◆ **Provided entries**
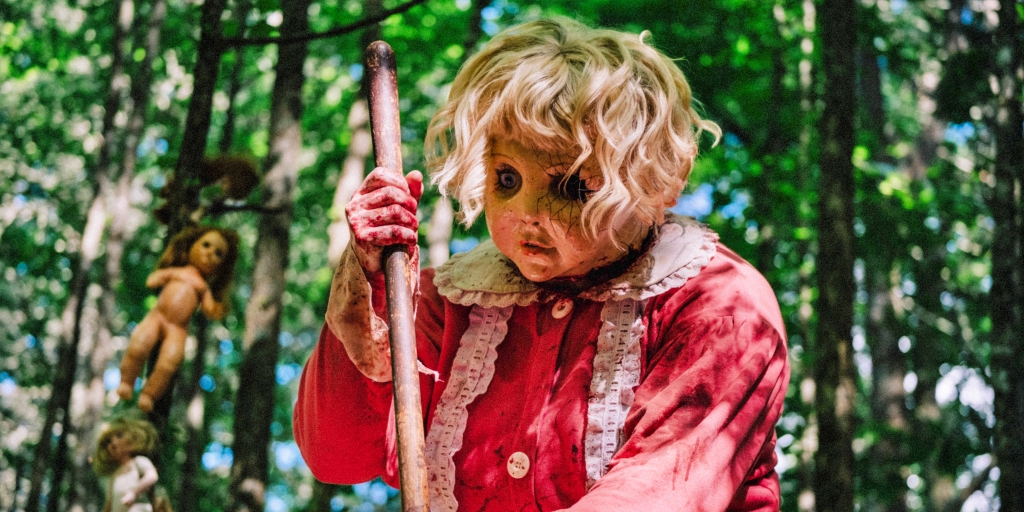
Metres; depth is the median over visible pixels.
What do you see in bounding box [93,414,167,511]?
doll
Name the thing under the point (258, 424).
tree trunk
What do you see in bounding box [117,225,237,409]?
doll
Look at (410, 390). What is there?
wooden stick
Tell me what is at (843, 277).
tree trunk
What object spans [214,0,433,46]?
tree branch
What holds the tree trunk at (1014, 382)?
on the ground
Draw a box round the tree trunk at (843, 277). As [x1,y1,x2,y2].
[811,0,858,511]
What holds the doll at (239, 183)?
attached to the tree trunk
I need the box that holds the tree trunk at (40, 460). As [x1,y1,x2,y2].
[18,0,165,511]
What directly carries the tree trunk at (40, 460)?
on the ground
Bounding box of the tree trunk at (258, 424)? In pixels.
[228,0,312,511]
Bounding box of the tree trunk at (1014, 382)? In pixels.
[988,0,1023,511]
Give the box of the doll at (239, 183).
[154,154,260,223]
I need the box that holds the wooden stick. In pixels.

◆ **Exercise requirements**
Where pictures appear, skip them and transcribe all other material word for word.

◆ **Task response**
Metres; depth is the median over visible pixels.
What do you see in bounding box [93,414,167,511]?
doll
Name the thing under the point (258, 424).
tree trunk
What do you see in bounding box [117,225,237,409]?
doll
Look at (410, 390). What is there?
wooden stick
Tell me what is at (843, 277).
tree trunk
What object spans [214,0,433,46]?
tree branch
What holds the tree trunk at (1014, 382)?
on the ground
Draw a box round the tree trunk at (843, 277). As [x1,y1,x2,y2].
[811,0,858,511]
What holds the doll at (239, 183)?
attached to the tree trunk
I need the box that holds the tree trunk at (40, 460). As [x1,y1,x2,y2].
[18,0,165,511]
What directly carries the tree trunk at (40, 460)?
on the ground
Bounding box of the tree trunk at (258, 424)? In pixels.
[228,0,312,511]
Bounding box of the tree trunk at (1014, 382)? In pixels.
[988,0,1023,511]
Give the box of the doll at (239, 183).
[154,154,260,223]
I need the box that holds the wooden stick. In pixels.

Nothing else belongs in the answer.